I've heard that the ISP I use (TalkTalk, I'm from the uk) stops you from using certain routers...is this a possibility?


----------



## Old Rich (May 31, 2007)

*Re: Cannot connect to the Internet (Belkin F5D9630-4 wireless router)*

I don't have a clue . . have you tried using IE?

Hold the *Windows* key and press *R*, then type *CMD* (*COMMAND* for W98/WME) to open a command prompt:

Type the following commands on separate lines, following each one with the *Enter* key:

PING 74.125.45.100

PING yahoo.com

Post the result here


----------



## kurdt2k (Aug 22, 2011)

*Re: Cannot connect to the Internet (Belkin F5D9630-4 wireless router)*

IE doesn't work either 

Here's my cmd output:

_Microsoft Windows [Version 6.1.7600]
Copyright (c) 2009 Microsoft Corporation. All rights reserved.
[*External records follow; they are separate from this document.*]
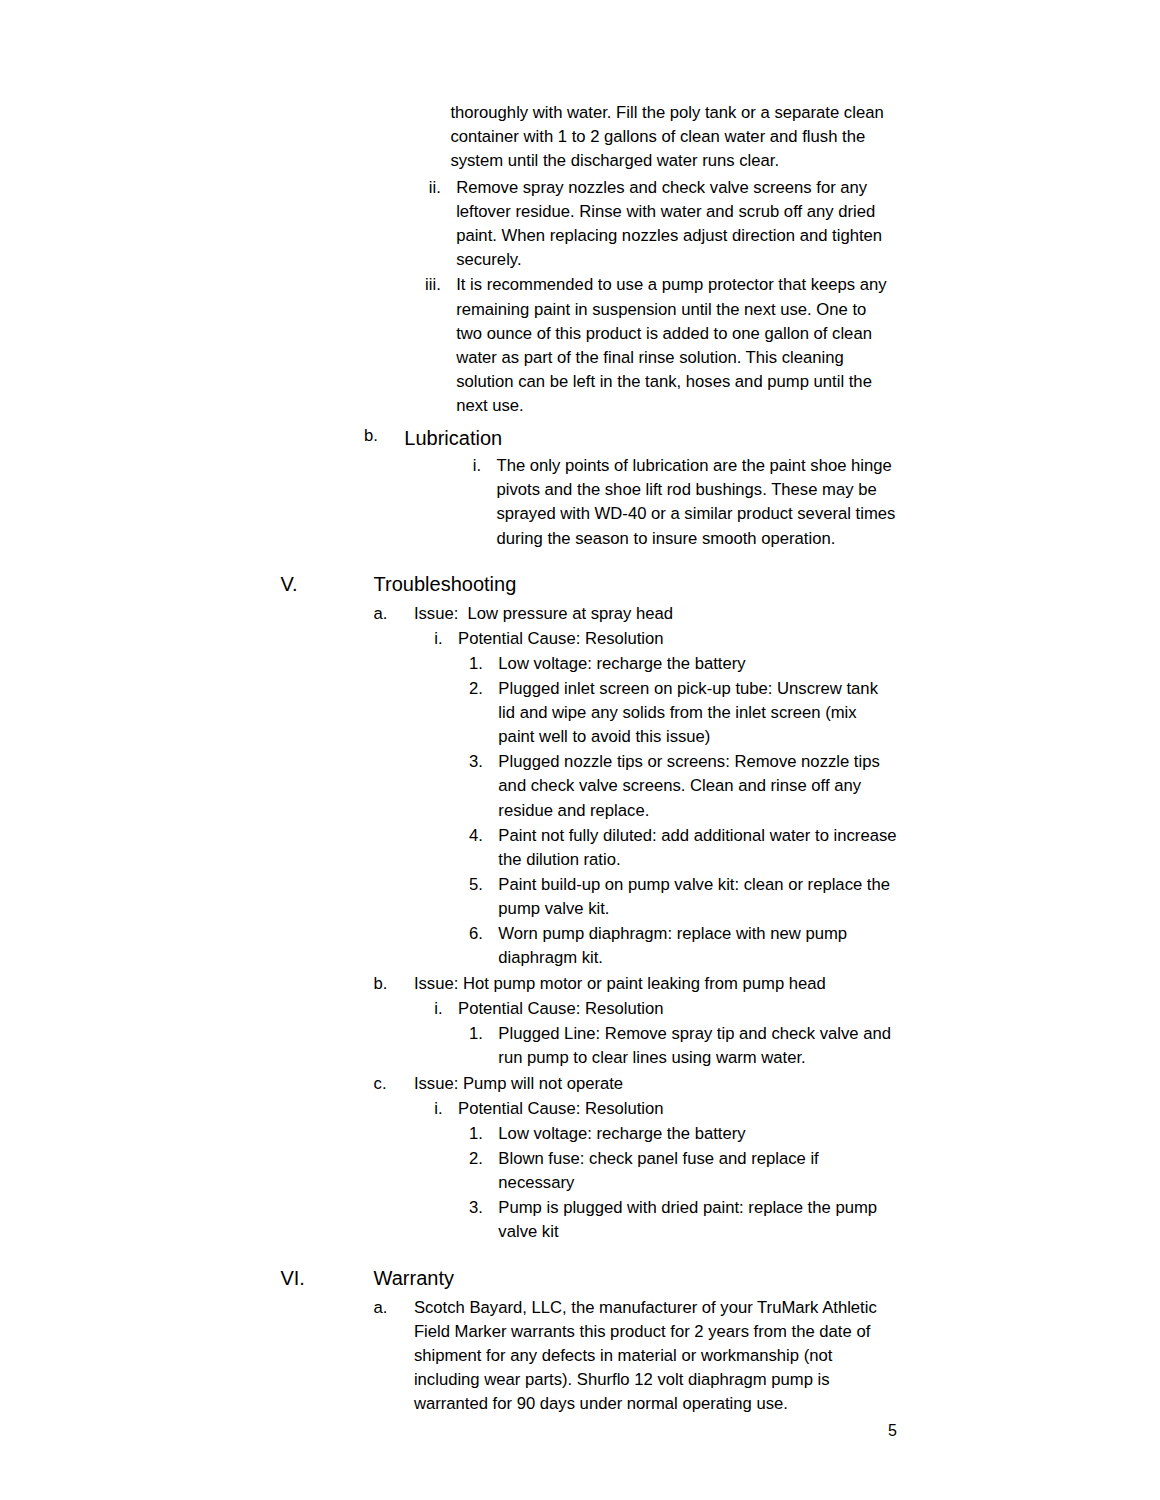thoroughly with water. Fill the poly tank or a separate clean container with 1 to 2 gallons of clean water and flush the system until the discharged water runs clear.
Remove spray nozzles and check valve screens for any leftover residue. Rinse with water and scrub off any dried paint. When replacing nozzles adjust direction and tighten securely.
It is recommended to use a pump protector that keeps any remaining paint in suspension until the next use. One to two ounce of this product is added to one gallon of clean water as part of the final rinse solution. This cleaning solution can be left in the tank, hoses and pump until the next use.
Lubrication
The only points of lubrication are the paint shoe hinge pivots and the shoe lift rod bushings. These may be sprayed with WD-40 or a similar product several times during the season to insure smooth operation.
Troubleshooting
Issue: Low pressure at spray head
Potential Cause: Resolution
Low voltage: recharge the battery
Plugged inlet screen on pick-up tube: Unscrew tank lid and wipe any solids from the inlet screen (mix paint well to avoid this issue)
Plugged nozzle tips or screens: Remove nozzle tips and check valve screens. Clean and rinse off any residue and replace.
Paint not fully diluted: add additional water to increase the dilution ratio.
Paint build-up on pump valve kit: clean or replace the pump valve kit.
Worn pump diaphragm: replace with new pump diaphragm kit.
Issue: Hot pump motor or paint leaking from pump head
Potential Cause: Resolution
Plugged Line: Remove spray tip and check valve and run pump to clear lines using warm water.
Issue: Pump will not operate
Potential Cause: Resolution
Low voltage: recharge the battery
Blown fuse: check panel fuse and replace if necessary
Pump is plugged with dried paint: replace the pump valve kit
Warranty
Scotch Bayard, LLC, the manufacturer of your TruMark Athletic Field Marker warrants this product for 2 years from the date of shipment for any defects in material or workmanship (not including wear parts). Shurflo 12 volt diaphragm pump is warranted for 90 days under normal operating use.
5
C:\Users\JPD>ping 74.125.45.100

Pinging 74.125.45.100 with 32 bytes of data:
Reply from 192.168.2.1: Destination net unreachable.
Request timed out.
Reply from 192.168.2.1: Destination net unreachable.
Request timed out.

Ping statistics for 74.125.45.100:
Packets: Sent = 4, Received = 2, Lost = 2 (50% loss),

C:\Users\JPD>ping yahoo.com
Ping request could not find host yahoo.com. Please check the name and try again.
_


----------



## Old Rich (May 31, 2007)

*Re: Cannot connect to the Internet (Belkin F5D9630-4 wireless router)*

That router may have failed . . the ping to it fails . . can you try another one?


----------



## kurdt2k (Aug 22, 2011)

*Re: Cannot connect to the Internet (Belkin F5D9630-4 wireless router)*

I can access the router with my browser though with 192.168.2.1. Doesn't this mean the router is working?
If I use my original router (the one I am trying to replace) I can connect. That is how I'm talking to you


----------



## Old Rich (May 31, 2007)

*Re: Cannot connect to the Internet (Belkin F5D9630-4 wireless router)*

I would leave the original one online . . something is wrong with the other one.. If it does not respond to a ping, it is not working right


----------



## kurdt2k (Aug 22, 2011)

*sigh* 

Ok, thanks for your help


----------



## Old Rich (May 31, 2007)

*Re: Cannot connect to the Internet (Belkin F5D9630-4 wireless router)*

You are welcome


----------